Additional information

Additional information from genetic toxicity in vivo:

The test substance was concluded to be negative in the Ames test with the Salmonella typhimurium strains TA 1535, TA 1537, and TA 1538. No indications of mutagenicity were observed at any dose level in either TA 1535 or 1537 when tested up to 125 mg/plate (i.e., 125,000 ug/plate) in the absence or presence of S9. In strain TA 1538, a statistically significant not reproducible approximately twofold increase in the number of revertants was observed at 125 mg/plate, but considered to be an artefact and not indicative of a positive mutagenicity result. The assay was conducted prior of the 1997 adaptation of the OECD 471, and was conducted with up to a 25-fold higher top dose concentration than recommended by OECD. It was also conducted with a battery of tester strains that included only TA 1535 and TA 1537 of the currently recommended five tester strains. However, strains TA 98 and TA 1538, and TA 100 and TA 1535 are isogenic. Considering this, and the high dose levels used, it is highly unlikely that the use of strains TA 98 and TA 100 would have changed the outcome of the assay. Furthermore, the assay did not include an E.coli WP2 or S. typhimurium TA 102 tester strain. These strains are known to specifically detect certain oxidizing mutagens, cross-linking agents and hydrazines other Salmonella tester strains may not be sensitive to. Based on the physico-chemical characteristics of the test substance, the inclusion of any of these strains would not have changed the outcome of the Ames assay. In addition, there was no indication of in vitro or in vivo mutagenicity for any other genetic toxicology endpoint.

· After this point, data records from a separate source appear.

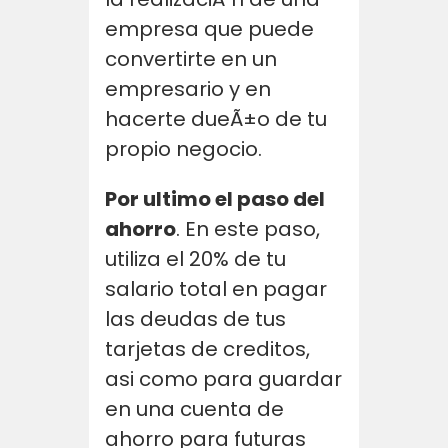
empresa que puede
convertirte en un
empresario y en
hacerte dueÃ±o de tu
propio negocio.
Por ultimo el paso del
ahorro
. En este paso,
utiliza el 20% de tu
salario total en pagar
las deudas de tus
tarjetas de creditos,
asi como para guardar
en una cuenta de
ahorro para futuras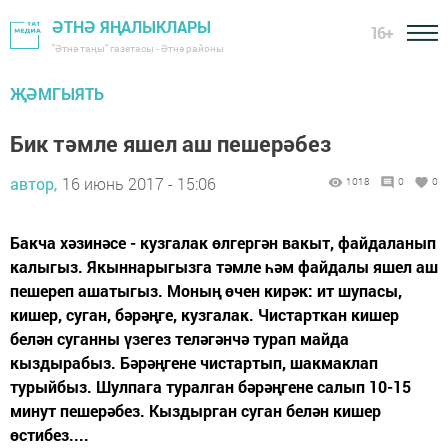
ӘТНӘ ЯҢАЛЫКЛАРЫ
16+
"Әтнә таңы" газетасы - Әтнә районы
ҖӘМГЫЯТЬ
Бик тәмле яшел аш пешерәбез
автор,
16 июнь 2017 - 15:06
1018
0
0
Бакча хәзинәсе - кузгалак өлгергән вакыт, файдаланып
калыгыз. Якыннарыгызга тәмле һәм файдалы яшел аш
пешереп ашатыгыз. Моның өчен кирәк: ит шупасы,
кишер, суган, бәрәңге, кузгалак. Чистарткан кишер
белән суганны үзегез теләгәнчә турап майда
кыздырабыз. Бәрәңгене чистартып, шакмаклап
турыйбыз. Шулпага туралган бәрәңгене салып 10-15
минут пешерәбез. Кыздырган суган белән кишер
өстибез....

Justification for selection of genetic toxicity endpoint
In addition to the study selected above, an Ames assay and mouse lymphoma assay are pertinent to the hazard conclusion for this endpoint.

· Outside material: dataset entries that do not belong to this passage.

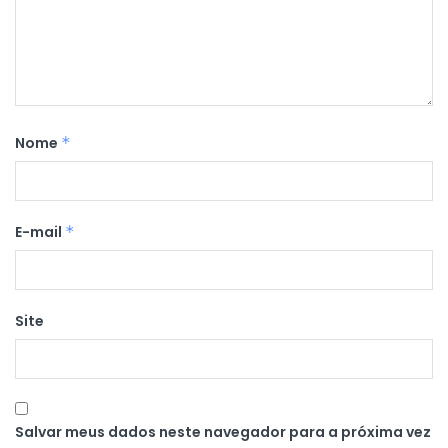
Nome
*
E-mail
*
Site
Salvar meus dados neste navegador para a próxima vez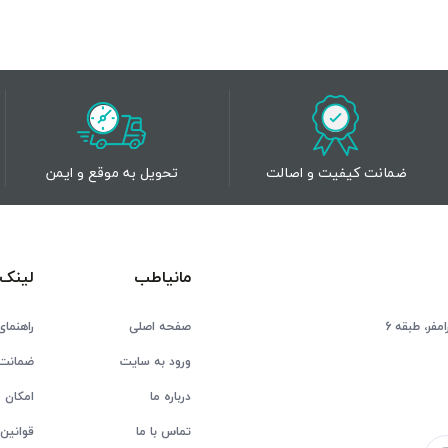
ضمانت کیفیت و اصالت
تحویل به موقع و ایمن
مانیاطب
لینک 
فر، طبقه 6
صفحه اصلی
راهنمای
ورود به سایت
ضمانت 
درباره ما
امکان ع
تماس با ما
قوانین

Justification for classification or non-classification

The test substance did not produce mutagenicity in vitro or clastogenicity when evaluated in vitro and in laboratory animals. Based on an assessment of the robust genetic toxicity data for this substance, the substance does not need to be classified for germ-cell mutagenicity according the EU Directive 67/548/EEC and EU Classification, Labelling and Packaging of Substances and Mixtures (CLP) Regulation (EC) No. 1272/2008.